[Spatial reasoning data]
..............................

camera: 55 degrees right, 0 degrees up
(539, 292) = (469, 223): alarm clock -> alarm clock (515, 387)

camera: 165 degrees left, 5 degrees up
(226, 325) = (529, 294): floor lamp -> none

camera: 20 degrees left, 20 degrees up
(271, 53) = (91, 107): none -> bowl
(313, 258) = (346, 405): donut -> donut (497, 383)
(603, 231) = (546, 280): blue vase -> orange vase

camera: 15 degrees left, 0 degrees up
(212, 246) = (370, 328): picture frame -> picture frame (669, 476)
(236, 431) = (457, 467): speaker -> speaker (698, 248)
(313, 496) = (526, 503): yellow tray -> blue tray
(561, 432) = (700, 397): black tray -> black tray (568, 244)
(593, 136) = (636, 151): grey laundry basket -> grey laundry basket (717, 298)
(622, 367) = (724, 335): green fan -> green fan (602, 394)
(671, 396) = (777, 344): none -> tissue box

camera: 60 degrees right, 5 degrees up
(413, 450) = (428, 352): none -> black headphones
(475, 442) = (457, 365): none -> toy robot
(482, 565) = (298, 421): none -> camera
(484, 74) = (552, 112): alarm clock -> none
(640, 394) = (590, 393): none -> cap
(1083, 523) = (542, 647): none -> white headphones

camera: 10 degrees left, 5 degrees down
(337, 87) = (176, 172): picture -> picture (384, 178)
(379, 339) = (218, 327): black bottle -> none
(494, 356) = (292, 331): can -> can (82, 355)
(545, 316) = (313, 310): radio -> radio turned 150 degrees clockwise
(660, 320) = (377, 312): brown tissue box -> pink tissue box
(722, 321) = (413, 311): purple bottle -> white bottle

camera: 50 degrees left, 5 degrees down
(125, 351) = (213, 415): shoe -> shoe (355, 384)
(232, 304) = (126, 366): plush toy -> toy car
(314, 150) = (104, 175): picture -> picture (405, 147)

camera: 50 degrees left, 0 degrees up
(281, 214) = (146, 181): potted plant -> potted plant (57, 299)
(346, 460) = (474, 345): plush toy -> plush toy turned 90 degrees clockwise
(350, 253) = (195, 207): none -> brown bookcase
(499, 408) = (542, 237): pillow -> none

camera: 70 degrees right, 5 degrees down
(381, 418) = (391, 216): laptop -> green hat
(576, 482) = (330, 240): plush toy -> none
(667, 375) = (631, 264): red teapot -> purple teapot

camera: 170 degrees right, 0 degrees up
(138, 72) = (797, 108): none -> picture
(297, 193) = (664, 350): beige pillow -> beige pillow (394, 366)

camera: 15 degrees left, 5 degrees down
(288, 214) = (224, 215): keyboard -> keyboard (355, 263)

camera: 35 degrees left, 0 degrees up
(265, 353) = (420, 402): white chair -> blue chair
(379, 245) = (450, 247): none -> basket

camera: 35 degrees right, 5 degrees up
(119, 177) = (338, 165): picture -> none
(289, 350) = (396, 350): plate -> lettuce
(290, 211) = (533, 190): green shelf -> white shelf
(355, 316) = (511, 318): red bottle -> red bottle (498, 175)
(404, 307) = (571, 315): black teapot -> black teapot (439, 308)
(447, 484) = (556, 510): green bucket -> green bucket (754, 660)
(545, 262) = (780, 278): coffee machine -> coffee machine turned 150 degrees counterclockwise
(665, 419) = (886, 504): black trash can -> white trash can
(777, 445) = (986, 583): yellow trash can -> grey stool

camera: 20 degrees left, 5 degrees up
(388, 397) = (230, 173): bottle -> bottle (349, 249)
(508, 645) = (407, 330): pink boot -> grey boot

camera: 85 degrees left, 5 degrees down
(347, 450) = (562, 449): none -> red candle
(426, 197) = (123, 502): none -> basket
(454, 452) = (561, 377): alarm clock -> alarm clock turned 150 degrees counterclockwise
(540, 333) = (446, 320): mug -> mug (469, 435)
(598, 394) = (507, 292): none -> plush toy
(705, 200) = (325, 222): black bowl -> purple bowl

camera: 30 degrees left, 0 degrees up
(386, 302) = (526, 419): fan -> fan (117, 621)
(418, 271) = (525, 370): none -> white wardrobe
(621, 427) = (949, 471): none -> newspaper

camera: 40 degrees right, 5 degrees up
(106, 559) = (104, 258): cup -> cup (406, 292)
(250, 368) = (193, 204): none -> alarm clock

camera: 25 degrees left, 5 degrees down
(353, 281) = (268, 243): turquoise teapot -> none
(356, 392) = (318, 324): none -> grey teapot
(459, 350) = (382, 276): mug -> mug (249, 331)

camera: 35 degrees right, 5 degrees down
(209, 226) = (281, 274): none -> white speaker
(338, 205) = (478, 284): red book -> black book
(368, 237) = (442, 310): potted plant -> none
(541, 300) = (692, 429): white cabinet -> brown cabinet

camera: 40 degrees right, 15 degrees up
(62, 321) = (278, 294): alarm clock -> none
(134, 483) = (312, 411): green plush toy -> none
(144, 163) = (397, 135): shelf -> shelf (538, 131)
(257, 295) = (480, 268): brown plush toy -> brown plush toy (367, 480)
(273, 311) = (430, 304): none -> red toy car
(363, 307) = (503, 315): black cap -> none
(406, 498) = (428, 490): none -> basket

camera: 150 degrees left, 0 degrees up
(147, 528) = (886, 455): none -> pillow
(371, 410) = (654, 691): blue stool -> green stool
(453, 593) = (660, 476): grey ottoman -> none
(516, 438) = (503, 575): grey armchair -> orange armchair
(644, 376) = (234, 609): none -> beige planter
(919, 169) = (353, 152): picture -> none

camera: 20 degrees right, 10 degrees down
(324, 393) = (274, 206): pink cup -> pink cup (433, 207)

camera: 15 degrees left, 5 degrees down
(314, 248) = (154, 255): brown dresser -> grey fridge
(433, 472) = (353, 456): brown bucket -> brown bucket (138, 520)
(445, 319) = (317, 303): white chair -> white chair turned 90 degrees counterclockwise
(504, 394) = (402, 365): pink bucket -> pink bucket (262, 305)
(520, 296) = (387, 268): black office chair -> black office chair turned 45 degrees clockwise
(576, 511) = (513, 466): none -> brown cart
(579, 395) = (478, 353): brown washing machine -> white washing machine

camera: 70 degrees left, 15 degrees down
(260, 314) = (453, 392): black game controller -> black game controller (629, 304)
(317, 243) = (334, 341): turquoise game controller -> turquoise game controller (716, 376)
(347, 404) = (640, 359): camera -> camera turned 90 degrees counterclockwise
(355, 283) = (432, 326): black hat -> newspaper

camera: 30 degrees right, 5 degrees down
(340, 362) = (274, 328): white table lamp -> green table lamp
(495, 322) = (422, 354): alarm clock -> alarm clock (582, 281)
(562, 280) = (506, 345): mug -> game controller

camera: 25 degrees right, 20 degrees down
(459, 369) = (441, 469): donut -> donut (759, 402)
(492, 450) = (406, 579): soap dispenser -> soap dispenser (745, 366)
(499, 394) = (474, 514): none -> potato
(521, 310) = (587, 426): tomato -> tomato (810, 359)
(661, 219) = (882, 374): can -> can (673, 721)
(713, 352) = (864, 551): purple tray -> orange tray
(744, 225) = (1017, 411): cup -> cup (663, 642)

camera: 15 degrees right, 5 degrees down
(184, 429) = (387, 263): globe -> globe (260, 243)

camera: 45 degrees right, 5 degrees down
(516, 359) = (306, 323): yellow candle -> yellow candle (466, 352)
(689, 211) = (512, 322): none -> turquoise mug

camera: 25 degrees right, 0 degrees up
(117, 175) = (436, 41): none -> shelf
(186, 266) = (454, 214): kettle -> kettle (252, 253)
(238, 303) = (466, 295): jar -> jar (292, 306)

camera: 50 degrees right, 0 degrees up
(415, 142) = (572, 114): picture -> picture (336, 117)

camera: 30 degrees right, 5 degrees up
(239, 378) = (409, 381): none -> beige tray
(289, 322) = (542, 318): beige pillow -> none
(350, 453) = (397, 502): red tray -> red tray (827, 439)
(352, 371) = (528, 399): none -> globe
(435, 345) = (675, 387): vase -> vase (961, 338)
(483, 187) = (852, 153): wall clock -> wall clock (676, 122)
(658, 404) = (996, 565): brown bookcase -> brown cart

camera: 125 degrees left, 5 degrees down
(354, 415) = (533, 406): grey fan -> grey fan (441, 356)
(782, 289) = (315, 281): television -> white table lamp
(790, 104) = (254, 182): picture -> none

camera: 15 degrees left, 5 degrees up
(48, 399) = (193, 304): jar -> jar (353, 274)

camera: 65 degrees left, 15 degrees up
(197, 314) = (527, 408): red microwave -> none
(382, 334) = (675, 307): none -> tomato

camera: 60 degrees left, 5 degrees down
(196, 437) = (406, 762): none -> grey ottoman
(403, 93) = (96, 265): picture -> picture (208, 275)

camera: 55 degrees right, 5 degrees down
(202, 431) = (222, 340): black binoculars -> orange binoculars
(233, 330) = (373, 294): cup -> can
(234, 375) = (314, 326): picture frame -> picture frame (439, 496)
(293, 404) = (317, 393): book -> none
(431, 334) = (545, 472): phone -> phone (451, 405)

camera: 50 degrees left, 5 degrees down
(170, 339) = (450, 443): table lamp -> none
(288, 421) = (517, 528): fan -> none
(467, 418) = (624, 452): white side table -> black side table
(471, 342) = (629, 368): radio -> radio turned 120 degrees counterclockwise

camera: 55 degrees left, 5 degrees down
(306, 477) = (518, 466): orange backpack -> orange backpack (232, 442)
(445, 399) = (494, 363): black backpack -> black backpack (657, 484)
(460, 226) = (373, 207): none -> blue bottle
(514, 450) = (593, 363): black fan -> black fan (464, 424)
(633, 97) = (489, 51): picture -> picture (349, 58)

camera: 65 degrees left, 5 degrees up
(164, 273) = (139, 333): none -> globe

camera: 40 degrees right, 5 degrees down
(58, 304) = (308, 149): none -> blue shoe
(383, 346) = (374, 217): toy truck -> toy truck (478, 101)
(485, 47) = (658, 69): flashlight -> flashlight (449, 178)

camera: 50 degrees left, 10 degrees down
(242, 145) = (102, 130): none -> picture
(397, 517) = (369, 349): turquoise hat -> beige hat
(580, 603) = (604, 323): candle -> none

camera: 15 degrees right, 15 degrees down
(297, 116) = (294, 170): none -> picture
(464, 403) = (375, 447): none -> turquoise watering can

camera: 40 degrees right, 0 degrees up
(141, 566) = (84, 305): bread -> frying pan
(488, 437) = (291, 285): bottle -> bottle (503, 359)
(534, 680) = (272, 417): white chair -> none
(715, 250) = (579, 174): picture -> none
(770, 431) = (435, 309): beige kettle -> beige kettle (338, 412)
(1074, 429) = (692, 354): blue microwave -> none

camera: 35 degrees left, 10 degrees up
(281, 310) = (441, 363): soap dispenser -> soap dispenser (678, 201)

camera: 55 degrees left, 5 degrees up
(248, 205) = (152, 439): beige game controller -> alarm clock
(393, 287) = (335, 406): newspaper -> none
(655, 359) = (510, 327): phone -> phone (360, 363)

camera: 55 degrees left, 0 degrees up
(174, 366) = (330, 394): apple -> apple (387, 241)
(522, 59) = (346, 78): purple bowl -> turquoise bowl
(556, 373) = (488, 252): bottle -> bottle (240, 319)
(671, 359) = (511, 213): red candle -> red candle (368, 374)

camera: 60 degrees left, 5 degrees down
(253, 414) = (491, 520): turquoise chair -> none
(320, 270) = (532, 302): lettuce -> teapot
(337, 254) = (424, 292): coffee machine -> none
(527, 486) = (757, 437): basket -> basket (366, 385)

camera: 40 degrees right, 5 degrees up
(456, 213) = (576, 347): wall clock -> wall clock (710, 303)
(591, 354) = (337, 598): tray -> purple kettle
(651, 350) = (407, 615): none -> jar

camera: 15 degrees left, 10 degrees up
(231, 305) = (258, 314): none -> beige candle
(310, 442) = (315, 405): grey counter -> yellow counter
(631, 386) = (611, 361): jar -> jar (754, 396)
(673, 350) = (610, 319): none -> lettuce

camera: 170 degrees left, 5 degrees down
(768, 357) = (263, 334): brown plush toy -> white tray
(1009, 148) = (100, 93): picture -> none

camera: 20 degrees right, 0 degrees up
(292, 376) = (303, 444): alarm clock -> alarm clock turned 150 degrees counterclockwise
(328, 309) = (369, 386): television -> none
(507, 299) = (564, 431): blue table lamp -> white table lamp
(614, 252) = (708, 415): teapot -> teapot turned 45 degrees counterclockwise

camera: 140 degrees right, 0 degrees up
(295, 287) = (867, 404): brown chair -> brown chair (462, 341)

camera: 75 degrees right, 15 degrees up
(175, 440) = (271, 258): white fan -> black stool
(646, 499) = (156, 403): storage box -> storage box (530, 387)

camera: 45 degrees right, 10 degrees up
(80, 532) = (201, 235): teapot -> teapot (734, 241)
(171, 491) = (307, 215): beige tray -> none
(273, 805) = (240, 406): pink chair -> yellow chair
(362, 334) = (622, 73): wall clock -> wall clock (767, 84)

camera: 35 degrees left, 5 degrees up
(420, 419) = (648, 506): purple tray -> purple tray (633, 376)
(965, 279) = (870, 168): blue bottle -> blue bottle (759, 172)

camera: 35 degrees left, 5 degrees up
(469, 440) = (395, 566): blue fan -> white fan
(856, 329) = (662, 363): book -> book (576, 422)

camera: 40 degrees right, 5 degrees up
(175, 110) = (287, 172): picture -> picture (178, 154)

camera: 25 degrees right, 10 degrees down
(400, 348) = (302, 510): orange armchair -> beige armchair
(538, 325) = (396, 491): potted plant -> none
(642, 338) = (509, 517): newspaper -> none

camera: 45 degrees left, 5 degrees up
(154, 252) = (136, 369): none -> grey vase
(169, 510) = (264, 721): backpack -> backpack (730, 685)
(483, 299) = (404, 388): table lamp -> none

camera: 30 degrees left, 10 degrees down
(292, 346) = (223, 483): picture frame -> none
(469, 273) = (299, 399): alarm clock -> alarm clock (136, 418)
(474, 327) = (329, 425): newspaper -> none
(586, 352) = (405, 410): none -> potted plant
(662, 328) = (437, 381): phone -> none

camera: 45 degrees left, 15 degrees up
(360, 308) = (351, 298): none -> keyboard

..............................

Task description:
Reply with the lines from the first line of the entries through the line that contains "(281, 214) = (146, 181): potted", repeated exactly with both ends kept, and with nothing else.

Solution to this problem:
camera: 55 degrees right, 0 degrees up
(539, 292) = (469, 223): alarm clock -> alarm clock (515, 387)

camera: 165 degrees left, 5 degrees up
(226, 325) = (529, 294): floor lamp -> none

camera: 20 degrees left, 20 degrees up
(271, 53) = (91, 107): none -> bowl
(313, 258) = (346, 405): donut -> donut (497, 383)
(603, 231) = (546, 280): blue vase -> orange vase

camera: 15 degrees left, 0 degrees up
(212, 246) = (370, 328): picture frame -> picture frame (669, 476)
(236, 431) = (457, 467): speaker -> speaker (698, 248)
(313, 496) = (526, 503): yellow tray -> blue tray
(561, 432) = (700, 397): black tray -> black tray (568, 244)
(593, 136) = (636, 151): grey laundry basket -> grey laundry basket (717, 298)
(622, 367) = (724, 335): green fan -> green fan (602, 394)
(671, 396) = (777, 344): none -> tissue box

camera: 60 degrees right, 5 degrees up
(413, 450) = (428, 352): none -> black headphones
(475, 442) = (457, 365): none -> toy robot
(482, 565) = (298, 421): none -> camera
(484, 74) = (552, 112): alarm clock -> none
(640, 394) = (590, 393): none -> cap
(1083, 523) = (542, 647): none -> white headphones

camera: 10 degrees left, 5 degrees down
(337, 87) = (176, 172): picture -> picture (384, 178)
(379, 339) = (218, 327): black bottle -> none
(494, 356) = (292, 331): can -> can (82, 355)
(545, 316) = (313, 310): radio -> radio turned 150 degrees clockwise
(660, 320) = (377, 312): brown tissue box -> pink tissue box
(722, 321) = (413, 311): purple bottle -> white bottle

camera: 50 degrees left, 5 degrees down
(125, 351) = (213, 415): shoe -> shoe (355, 384)
(232, 304) = (126, 366): plush toy -> toy car
(314, 150) = (104, 175): picture -> picture (405, 147)

camera: 50 degrees left, 0 degrees up
(281, 214) = (146, 181): potted plant -> potted plant (57, 299)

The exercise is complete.